The accusation triggered a two-week federal investigation later that year. In the end, however, investigators turned up no problems serious enough to threaten a federal pull-out from the state’s waiver program, which allows Medicaid to be used for everything from adult day care to assisted living.
“There are areas that need perhaps a little more attention, but there were no horror stories,” said Bonnee Butterfield, the lead investigator at the time for the federal Health Care Financing Administration.
Nevertheless, senior advocates such as Davis later lobbied for tighter controls and higher safety standards for the foster home industry, so that by the mid-1990s “we have definitely brought the system around,” he said. New regulations require more training for foster home caregivers, better fire and safety alarms and special licensing for those facilities that care for Alzheimer’s and dementia patients.

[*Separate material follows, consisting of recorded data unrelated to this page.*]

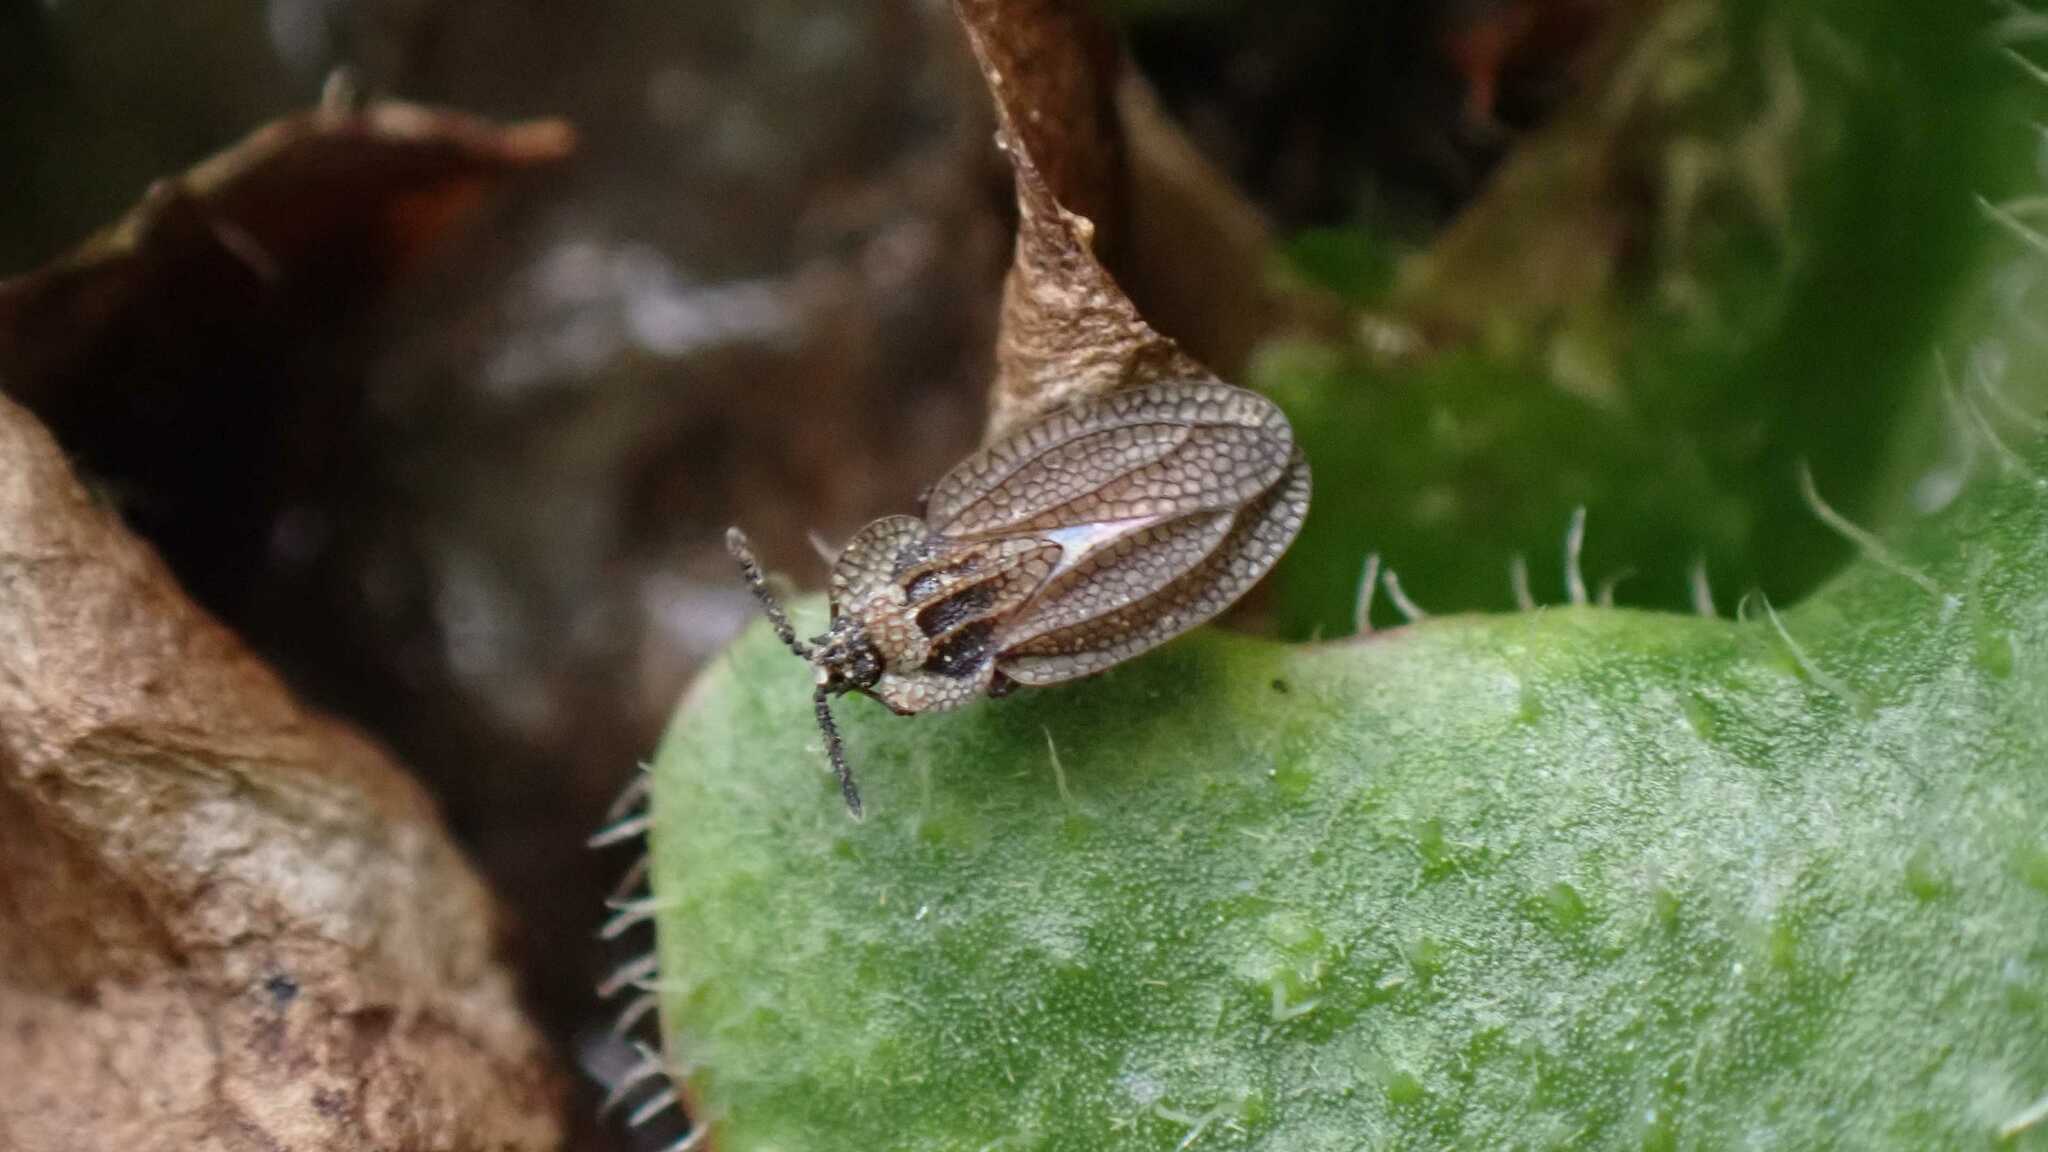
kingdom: Animalia
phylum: Arthropoda
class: Insecta
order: Hemiptera
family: Tingidae
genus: Dictyonota
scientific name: Dictyonota tricornis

Cote, the state’s long-term care ombudsman, said many foster homes still have a long way to go. “Over time, they have taken care of a more and more impaired (group) of elderly. I’m not sure that’s a good thing, especially since past studies have shown concerns with quality when foster care providers were asked to take care of more medically complicated cases.”
Consumer choice already is changing that picture. Assisted living is becoming an increasingly popular option for the elderly in Oregon, as it is elsewhere in the country, while the adult fosterhome population is slipping.
In 1997, assisted living and residential care facilities served 8 percent of Oregon’s elderly clients while adult foster homes served 15 percent – a percentage state officials say has been declining since 1990.
In 1997, more of Oregon’s elderly (23 percent) were cared for in those alternative settings than in nursing homes (21 percent).
Ritter said the aim of the Oregon system is to evolve as consumer choices change. The next phase in the evolution is to transform the very nature of nursing homes themselves.
A statewide committee called Vision 2000 “is looking to change nursing homes into something that’s not a nursing home,” Ritter said. “What that is, we’re still not sure yet. But you have to keep looking at new alternatives.”